To help offset costs, Mr. Biden proposed a series of tax increases on corporations and the wealthiest Americans. They include a 25 percent tax aimed at billionaires (he proposed a similar tax last year but at a lower rate: 20 percent). He also proposed quadrupling a tax on stock buybacks and renewed his call to roll back President Donald J. Trump’s tax cuts for high earners and to raise the corporate income tax rate to 28 percent from 21 percent.
Mr. Biden proposed raising and expanding a tax on Americans earning more than $400,000 as part of efforts to extend the solvency of Medicare by a quarter-century. He is also proposing new savings for the government based on more aggressive negotiation over prescription drug prices.
But for the third consecutive budget, Mr. Biden did not propose any new initiatives to extend the solvency of Social Security — unlike in the 2020 campaign, when he proposed to expand benefits and bolster the program’s trust fund by effectively raising payroll taxes on people earning more than $400,000 a year.
Last year’s budget painted a rosy and ultimately over-optimistic picture of the U.S. economy. The administration expected gross domestic product to grow 4.2 percent after adjusting for inflation, for instance, but it ultimately climbed by a more modest 2.1 percent.
The new budget’s projections were more muted. The White House sees the economy growing by only 0.6 percent after adjusting for inflation this year, a weak pace that is in line with outside expectations. Even more notably, the White House is predicting a substantial increase in the unemployment rate — to 4.3 percent, a notable rise from 3.4 percent in January. Alongside that slowdown, inflation is expected to moderate.
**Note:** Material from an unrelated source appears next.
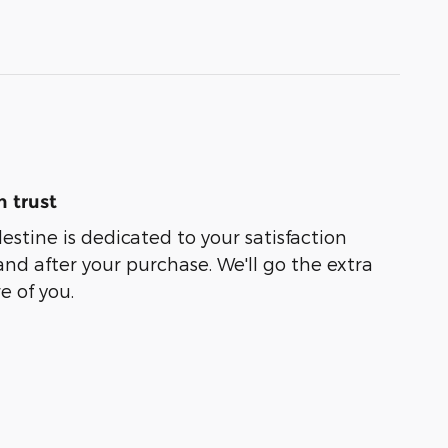
 trust
lestine is dedicated to your satisfaction
and after your purchase. We'll go the extra
e of you.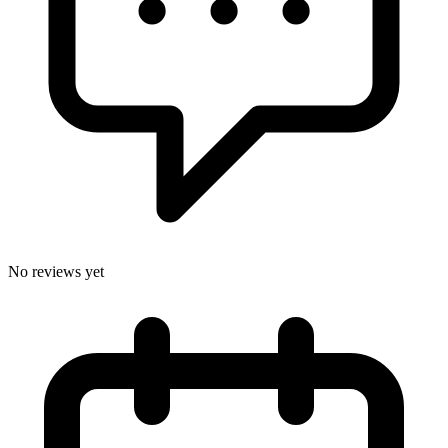
No reviews yet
Mr. Biden sees the gross national debt increasing by about $18 trillion through 2033, rising to just above $50 trillion. But his budget suggests that growth will not threaten the economy. “The economic burden of debt would remain low and in line with recent historical experience over the next decade,” administration officials wrote in the proposal.
Much of the budget’s contents were holdovers from Mr. Biden’s previous proposals. But it also included a few new ones. One of them is a tax on the energy used in creating new digital currency assets, known as cryptocurrency mining. That practice relies on large amounts of electricity and generates emissions that contribute to climate change.
Administration officials want to discourage the practice, which they say impedes the country’s energy transition. So they proposed a 30 percent tax on the electricity used in it, phased in over the course of three years, whether that comes from an electric utility or a localized source like a home solar panel, on the theory that the energy involved would be put to better purpose in another use.
Jeanna Smialek, Ana Swanson and Alan Rappeport contributed reporting.